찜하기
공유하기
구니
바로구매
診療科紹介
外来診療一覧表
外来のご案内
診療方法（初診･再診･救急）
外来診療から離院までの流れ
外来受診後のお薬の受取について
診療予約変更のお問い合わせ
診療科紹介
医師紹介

* * *

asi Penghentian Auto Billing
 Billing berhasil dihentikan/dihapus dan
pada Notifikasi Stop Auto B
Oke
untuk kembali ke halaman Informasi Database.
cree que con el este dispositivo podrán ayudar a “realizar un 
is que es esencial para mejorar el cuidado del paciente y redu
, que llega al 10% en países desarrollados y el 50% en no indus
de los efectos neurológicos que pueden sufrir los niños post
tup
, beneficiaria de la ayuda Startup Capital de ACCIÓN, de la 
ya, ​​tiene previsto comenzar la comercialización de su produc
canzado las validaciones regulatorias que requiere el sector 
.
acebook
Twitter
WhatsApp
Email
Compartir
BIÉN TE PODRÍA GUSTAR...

...

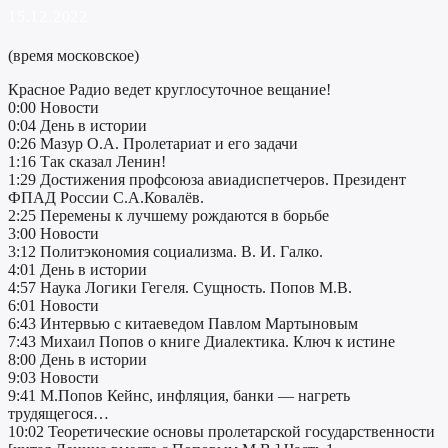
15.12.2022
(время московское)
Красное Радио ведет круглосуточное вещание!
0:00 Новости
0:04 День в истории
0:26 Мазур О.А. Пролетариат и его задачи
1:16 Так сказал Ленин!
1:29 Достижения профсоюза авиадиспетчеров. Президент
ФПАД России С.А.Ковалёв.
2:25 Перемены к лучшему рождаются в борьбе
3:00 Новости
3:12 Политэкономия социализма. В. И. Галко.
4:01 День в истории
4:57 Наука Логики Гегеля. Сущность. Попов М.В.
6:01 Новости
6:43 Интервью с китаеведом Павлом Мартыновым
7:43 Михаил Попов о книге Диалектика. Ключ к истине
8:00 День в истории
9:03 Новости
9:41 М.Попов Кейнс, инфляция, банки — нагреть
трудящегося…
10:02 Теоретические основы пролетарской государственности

▶ [Exercise objective] Above this task is a listing. Restate, word for word and with nothing added, the lines from the one with "трудящегося…" through the one with "10:02 Теоретические основы".

▶ [Task response]
трудящегося…
10:02 Теоретические основы пролетарской государственности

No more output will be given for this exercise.